PANAFTOSA works directly with veterinary services in countries. How do you coordinate your work with human health authorities?
Coordination between animal and public health officials on avian influenza is crucial. Alongside the Infectious Threat Management Unit in PAHO's Health Emergencies Department, we promote intersectoral work at the human-animal interface through regional recommendations and the provision of technical assistance to countries.
What is the risk of human-to-human transmission of avian influenza?

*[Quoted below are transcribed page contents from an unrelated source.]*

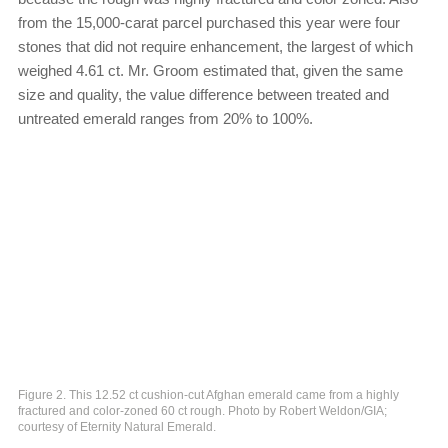
from the 15,000-carat parcel purchased this year were four
stones that did not require enhancement, the largest of which
weighed 4.61 ct. Mr. Groom estimated that, given the same
size and quality, the value difference between treated and
untreated emerald ranges from 20% to 100%.
Figure 2. This 12.52 ct cushion-cut Afghan emerald came from a highly
fractured and color-zoned 60 ct rough. Photo by Robert Weldon/GIA;
courtesy of Eternity Natural Emerald.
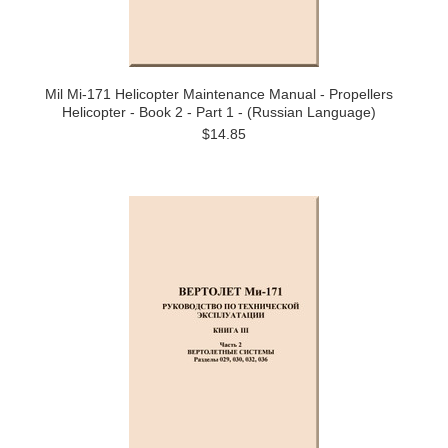
Mil Mi-171 Helicopter Maintenance Manual - Propellers
Helicopter - Book 2 - Part 1 - (Russian Language)
$14.85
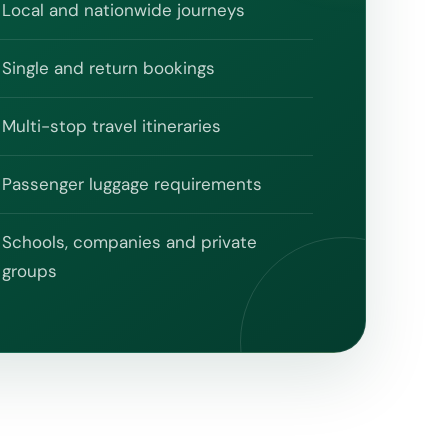
Local and nationwide journeys
Single and return bookings
Multi-stop travel itineraries
Passenger luggage requirements
Schools, companies and private
groups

Whenever avian influenza viruses circulate in poultry, wild birds or mammals, there is a risk of sporadic human infection and small clusters of cases through exposure to infected animals or contaminated environments. So far, human cases of avian influenza associated with this A(H5N1) are isolated. Three A(H5N1) human infections have been reported so far in the Region: in the United States (April 2022), Ecuador (January 2023) and Chile (March 2023). Human-to-human transmission was not identified in any of these cases. However, it is essential to maintain and strengthen surveillance, as we cannot ignore the risk of a potential pandemic arising from an avian influenza virus.
What does PANAFTOSA recommend to countries to prevent or control outbreaks of avian influenza in animals?

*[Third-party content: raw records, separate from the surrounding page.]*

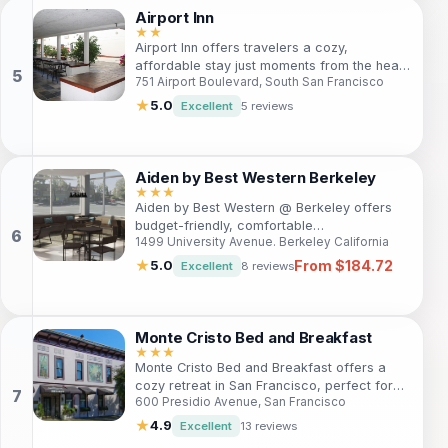
rooms, exceptional amenities, and proximity
Airport Inn
to major attractions. Enjoy personalized
★★
service, exquisite dining options, and a
Airport Inn offers travelers a cozy,
serene ambiance that makes it a perfect
affordable stay just moments from the heart
getaway for couples, families, and business
751 Airport Boulevard, South San Francisco
of San Francisco. With easy access to local
travelers alike. Experience the best of San
attractions, free parking, and friendly
★
5.0
Excellent
5 reviews
Francisco while indulging in the luxurious
service, it's the ideal base for your
comfort of Mansion on Sutter.
adventures in the Bay Area.
Aiden by Best Western Berkeley
★★★
Aiden by Best Western @ Berkeley offers
budget-friendly, comfortable
1499 University Avenue. Berkeley California
accommodations with easy access to top
attractions. Ideal for business and leisure
From $184.72
★
5.0
Excellent
8 reviews
travelers alike, enjoy modern amenities and
a welcoming atmosphere.
Monte Cristo Bed and Breakfast
★★★
Monte Cristo Bed and Breakfast offers a
cozy retreat in San Francisco, perfect for
600 Presidio Avenue, San Francisco
travelers seeking comfort and personalized
service. Enjoy free Wi-Fi, delicious
★
4.9
Excellent
13 reviews
breakfast, and a welcoming atmosphere.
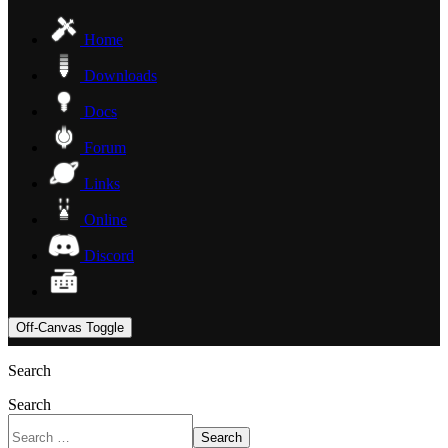
Home
Downloads
Docs
Forum
Links
Online
Discord
Off-Canvas Toggle
Search
Search
Search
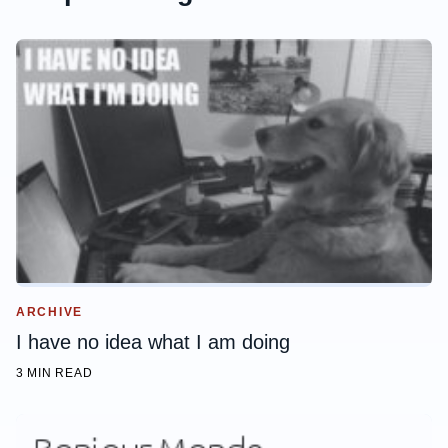
ARCHIVE
I have no idea what I am doing
3 MIN READ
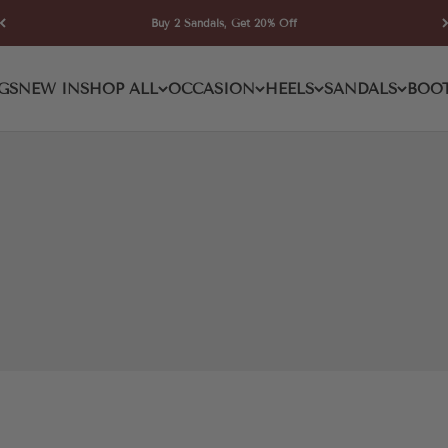
Buy 2 Sandals, Get 20% Off
e High Boot
GS
NEW IN
SHOP ALL
OCCASION
HEELS
SANDALS
BOO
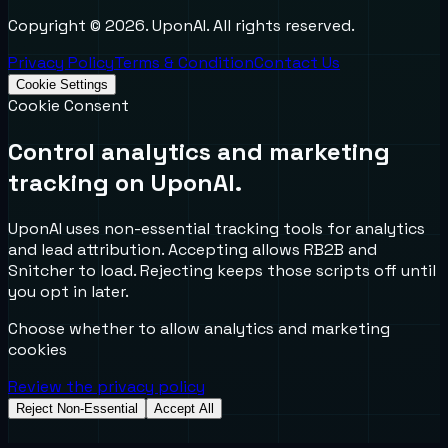
Copyright ©
2026
. UponAI. All rights reserved.
Privacy Policy
Terms & Condition
Contact Us
Cookie Settings
Cookie Consent
Control analytics and marketing
tracking on UponAI.
UponAI uses non-essential tracking tools for analytics
and lead attribution. Accepting allows RB2B and
Snitcher to load. Rejecting keeps those scripts off until
you opt in later.
Choose whether to allow analytics and marketing
cookies
Review the privacy policy
Reject Non-Essential
Accept All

Countries need to have a thorough, updated contingency plan for outbreaks. Specific recommendations for these plans can be obtained from organizations such as FAO and WOAH. Teams involved in surveillance and response to animal influenza must be trained to implement these plans in case of emergency and should be provided with the necessary resources to do this. It is also key that poultry producers reinforce biosecurity in their facilities, preventing contact between domestic poultry and wild birds, including through water and feed. Farmers also play a key role in the early detection of the disease and need to be able to recognize and report it to the veterinary authorities so that avian influenza can be ruled out or confirmed and appropriate action taken. Early detection facilitates a timely response, thus helping to reduce the spread of the virus. Individuals or families keeping birds for personal consumption should also be well informed on how to recognize an infected bird, what measures to take, and how to protect themselves adequately.

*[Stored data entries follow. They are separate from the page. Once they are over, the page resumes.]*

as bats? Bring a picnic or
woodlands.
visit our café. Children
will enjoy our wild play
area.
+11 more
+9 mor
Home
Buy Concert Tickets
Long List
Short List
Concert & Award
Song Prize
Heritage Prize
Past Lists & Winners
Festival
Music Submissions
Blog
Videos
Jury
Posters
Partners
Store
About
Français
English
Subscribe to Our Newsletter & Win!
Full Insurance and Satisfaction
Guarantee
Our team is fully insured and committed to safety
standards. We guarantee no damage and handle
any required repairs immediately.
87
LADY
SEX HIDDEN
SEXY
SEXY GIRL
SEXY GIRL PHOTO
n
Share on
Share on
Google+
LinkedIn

What can be done to prevent and reduce the risk of people becoming infected?
Controlling avian influenza in birds is one way to mitigate the risk of transmission to humans. Any worker handling wild or domestic birds should have adequate biosecurity and biosafety knowledge . We recommend that veterinary authorities work in partnership with the public health sector to train all those involved in poultry production, as well as those working with wildlife. In addition to knowing the protocols, workers should also have appropriate protective equipment for handling birds, including specific protective clothing designated for these tasks, as well as gloves and a mask. If a person comes across a dead, dying or sick wild or domestic bird, they should avoid touching or handling it and report it to the official veterinary services immediately.
What is PAHO doing?
PAHO works with countries in the region and other agencies to strengthen avian influenza virus surveillance in birds and humans, and provides technical assistance for the timely detection, treatment and investigation of avian influenza A(H5N1) virus infection in humans. The organization also works to strengthen laboratory capacity in national veterinary and public health services so that they have the diagnostic capability to identify the presence of the avian influenza virus and detect changes in its genetic make-up.